The Board describes faith tests as “a clearly retrograde step”. It says: “Children of a Jewish parent or parents who are not practising will be at a disadvantage in applications to Jewish schools.” Families, for example, who rarely go to synagogue and keep few rituals but still identify with Jewish ethics, such as giving charity, could find it harder to prove their religious credentials for school entry. The situation could lead to a situation where “Jewish families may either have to feign religious observance or be denied the chance to give their children a Jewish education,” says the Board.
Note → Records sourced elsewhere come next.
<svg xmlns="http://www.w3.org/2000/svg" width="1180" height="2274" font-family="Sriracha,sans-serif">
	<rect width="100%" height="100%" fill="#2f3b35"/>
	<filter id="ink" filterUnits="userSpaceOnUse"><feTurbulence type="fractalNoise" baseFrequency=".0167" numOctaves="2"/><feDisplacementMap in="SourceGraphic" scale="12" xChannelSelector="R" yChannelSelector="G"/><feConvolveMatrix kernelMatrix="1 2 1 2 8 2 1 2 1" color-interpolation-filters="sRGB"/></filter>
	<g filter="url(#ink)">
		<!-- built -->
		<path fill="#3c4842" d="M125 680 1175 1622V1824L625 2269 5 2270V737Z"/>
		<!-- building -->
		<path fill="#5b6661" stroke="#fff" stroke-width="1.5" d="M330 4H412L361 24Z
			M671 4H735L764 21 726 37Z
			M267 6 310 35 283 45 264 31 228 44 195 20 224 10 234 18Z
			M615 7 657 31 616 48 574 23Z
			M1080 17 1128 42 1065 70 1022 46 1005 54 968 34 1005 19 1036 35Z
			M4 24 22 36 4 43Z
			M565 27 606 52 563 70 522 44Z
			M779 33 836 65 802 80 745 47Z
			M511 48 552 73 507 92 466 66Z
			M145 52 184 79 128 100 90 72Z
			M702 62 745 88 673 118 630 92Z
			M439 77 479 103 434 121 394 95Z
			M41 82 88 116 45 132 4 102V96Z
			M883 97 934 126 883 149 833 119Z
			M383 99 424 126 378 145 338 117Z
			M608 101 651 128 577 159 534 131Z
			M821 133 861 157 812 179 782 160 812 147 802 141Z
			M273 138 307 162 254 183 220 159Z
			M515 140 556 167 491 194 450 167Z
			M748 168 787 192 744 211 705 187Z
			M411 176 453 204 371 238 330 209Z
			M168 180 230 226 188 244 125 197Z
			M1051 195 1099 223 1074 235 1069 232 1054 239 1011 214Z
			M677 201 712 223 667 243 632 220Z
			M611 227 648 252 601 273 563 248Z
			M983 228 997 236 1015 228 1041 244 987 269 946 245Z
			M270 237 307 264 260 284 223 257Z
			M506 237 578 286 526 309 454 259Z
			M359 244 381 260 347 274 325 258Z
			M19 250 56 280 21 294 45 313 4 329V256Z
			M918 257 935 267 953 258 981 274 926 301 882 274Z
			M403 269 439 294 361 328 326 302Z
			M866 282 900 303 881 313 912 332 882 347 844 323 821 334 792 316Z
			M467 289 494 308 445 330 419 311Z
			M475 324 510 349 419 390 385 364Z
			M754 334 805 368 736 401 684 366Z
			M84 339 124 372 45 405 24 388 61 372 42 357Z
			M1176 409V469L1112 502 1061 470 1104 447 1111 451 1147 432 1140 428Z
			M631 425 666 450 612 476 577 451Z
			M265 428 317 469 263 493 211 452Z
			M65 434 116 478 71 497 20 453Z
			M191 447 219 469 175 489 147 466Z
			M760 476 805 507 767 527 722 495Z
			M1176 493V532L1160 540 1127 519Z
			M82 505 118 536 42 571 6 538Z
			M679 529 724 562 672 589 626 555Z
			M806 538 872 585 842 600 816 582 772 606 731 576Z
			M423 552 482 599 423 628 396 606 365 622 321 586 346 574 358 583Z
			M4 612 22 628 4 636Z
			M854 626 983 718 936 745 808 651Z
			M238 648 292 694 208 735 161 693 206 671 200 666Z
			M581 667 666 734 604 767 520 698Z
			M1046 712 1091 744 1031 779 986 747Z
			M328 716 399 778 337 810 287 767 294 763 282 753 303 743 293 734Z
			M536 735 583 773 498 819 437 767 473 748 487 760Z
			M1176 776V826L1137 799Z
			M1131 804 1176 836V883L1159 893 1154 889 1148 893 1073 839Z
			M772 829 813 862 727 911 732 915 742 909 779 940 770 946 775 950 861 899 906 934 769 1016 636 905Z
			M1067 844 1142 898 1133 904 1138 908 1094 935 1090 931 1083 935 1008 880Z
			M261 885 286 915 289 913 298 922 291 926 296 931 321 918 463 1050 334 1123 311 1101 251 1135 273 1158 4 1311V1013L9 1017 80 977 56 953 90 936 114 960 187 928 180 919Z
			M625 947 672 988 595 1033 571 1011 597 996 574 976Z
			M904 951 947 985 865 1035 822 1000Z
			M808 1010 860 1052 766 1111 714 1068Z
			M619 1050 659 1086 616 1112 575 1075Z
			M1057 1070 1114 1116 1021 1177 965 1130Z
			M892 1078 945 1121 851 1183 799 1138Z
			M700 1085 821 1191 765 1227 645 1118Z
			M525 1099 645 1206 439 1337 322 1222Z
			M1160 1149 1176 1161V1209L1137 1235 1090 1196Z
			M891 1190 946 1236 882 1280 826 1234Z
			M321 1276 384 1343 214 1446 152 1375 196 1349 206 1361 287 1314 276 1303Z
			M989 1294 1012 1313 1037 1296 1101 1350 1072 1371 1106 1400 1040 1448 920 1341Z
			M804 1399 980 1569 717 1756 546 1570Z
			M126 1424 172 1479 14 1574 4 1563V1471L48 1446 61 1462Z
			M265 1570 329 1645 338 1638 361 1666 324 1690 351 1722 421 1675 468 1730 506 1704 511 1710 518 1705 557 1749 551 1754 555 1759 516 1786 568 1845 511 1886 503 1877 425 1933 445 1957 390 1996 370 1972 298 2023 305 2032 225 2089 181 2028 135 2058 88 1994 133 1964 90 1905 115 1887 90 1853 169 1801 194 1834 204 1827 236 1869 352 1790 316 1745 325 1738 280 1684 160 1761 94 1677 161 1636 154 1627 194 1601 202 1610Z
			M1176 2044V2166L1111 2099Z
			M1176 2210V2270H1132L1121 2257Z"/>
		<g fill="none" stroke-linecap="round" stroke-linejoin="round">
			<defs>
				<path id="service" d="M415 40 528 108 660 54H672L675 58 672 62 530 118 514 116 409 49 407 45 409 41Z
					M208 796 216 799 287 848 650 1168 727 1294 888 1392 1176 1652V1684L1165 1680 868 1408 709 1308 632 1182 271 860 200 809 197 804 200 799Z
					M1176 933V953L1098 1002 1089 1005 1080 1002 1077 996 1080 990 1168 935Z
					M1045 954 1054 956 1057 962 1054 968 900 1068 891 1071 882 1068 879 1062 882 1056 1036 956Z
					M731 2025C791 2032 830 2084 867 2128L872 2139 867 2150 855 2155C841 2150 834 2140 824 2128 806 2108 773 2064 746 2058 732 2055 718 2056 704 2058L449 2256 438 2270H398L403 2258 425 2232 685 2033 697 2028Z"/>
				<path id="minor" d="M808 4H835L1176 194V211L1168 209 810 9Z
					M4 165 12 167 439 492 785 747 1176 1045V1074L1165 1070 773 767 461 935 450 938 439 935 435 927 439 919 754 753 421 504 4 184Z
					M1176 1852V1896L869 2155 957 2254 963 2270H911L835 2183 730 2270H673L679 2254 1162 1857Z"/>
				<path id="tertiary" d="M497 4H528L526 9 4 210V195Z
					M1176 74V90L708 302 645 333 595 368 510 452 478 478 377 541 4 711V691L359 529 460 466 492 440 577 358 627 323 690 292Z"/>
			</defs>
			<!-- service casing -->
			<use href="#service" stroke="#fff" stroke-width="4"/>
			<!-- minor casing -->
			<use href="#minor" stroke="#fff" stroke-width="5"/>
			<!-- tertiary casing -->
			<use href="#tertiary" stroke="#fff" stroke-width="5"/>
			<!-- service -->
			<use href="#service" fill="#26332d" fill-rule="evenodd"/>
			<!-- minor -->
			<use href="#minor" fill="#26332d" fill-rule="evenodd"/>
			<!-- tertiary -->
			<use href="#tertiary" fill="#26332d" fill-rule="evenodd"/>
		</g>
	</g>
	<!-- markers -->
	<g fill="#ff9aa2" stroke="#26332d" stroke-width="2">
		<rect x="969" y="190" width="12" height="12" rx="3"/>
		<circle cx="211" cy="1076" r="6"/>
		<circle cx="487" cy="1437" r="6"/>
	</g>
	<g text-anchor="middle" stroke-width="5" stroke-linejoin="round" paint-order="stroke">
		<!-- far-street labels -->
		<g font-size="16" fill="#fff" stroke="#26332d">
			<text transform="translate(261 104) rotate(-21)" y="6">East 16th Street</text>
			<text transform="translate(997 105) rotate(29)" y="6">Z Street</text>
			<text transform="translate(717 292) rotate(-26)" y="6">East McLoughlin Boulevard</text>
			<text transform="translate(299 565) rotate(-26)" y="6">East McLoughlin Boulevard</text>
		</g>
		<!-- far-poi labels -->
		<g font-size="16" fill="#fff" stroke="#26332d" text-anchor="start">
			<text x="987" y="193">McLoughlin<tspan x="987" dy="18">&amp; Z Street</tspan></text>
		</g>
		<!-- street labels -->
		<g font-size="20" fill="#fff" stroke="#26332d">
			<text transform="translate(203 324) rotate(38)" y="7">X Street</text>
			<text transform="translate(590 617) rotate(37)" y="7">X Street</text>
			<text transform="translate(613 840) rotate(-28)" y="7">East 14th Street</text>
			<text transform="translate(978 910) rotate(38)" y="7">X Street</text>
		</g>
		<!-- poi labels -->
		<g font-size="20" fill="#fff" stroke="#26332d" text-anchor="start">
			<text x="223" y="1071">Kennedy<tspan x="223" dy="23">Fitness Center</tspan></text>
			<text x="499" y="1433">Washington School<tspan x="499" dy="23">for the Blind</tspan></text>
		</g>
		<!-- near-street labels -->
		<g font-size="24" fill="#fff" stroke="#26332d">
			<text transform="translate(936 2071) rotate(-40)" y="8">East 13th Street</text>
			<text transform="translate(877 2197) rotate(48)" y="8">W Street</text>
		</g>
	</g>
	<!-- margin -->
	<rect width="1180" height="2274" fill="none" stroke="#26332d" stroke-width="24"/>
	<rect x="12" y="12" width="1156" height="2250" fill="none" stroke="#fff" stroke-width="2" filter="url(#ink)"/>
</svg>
Governing bodies are currently considering how to draw up faith-based application rules. One option is to follow the example of Catholic schools where a family obtains a certificate from the local priest testifying to religious practice. But if an Orthodox school sets synagogue attendance as an entry criterion, it would be unable to reject the child of a non-Orthodox convert who regularly attends a Reform synagogue.

Couldn’t shul membership determine entry?
There are two problems with this. First, this would rule out families who are not synagogue members: Jewish schools are seen as a way of drawing them into the Jewish community. Secondly, it might still pose legal problems. According to the Board, “synagogue membership, while unaffected in itself, will not be a permissible determinant in deciding admission because this itself tends to rely on Jewish parentage. This approach will adversely affect children with one or both Jewish parents who are not practising Jews.” If parents are members of a synagogue but hardly ever go, they might find it hard to get through a practice test.

Does this only affect state-aided schools?
No, it applies to independent schools as well. However, since there are certain exemptions for charities under the Race Relations Act, it could be that independent schools which are charities may escape the effects of the ruling. One for the lawyers to decide.

Does the ruling hit other Jewish institutions?
Still to be determined. According to the Board, synagogues and welfare services should not be affected because of the exemptions for charities. However, not everyone is so sure and it has been suggested that Jewish nursing homes on state funding, for example, could find themselves under pressure to adopt broader policies.

What happens with school entry this september?
l The big question. The Court of Appeal has, at the time of going to press, still to issue its order. If the law takes immediate effect, children whose mothers are non-Orthodox converts, and who were rejected by an Orthodox school this year, may still be able to appeal to the school — or sue for damages.

Jewish schools want to know if they will have to rewrite their admissions policies over the summer in time for children applying for September 2010.

If the House of Lords agrees to hear JFS’s appeal, it could decide to suspend the effect of the Court of Appeal’s ruling until after its own judgment. But the Lords go into recess from the end of July to October — which will make it hard for Jewish schools trying to advise parents who have to put in applications for their children in autumn.
How much has all this cost?

JFS isn’t revealing the sum it has spent, but the United Synagogue, which is the school’s foundation body, says it has so far spent £150,000 on the case. A further appeal to the Lords will involve even more expenditure.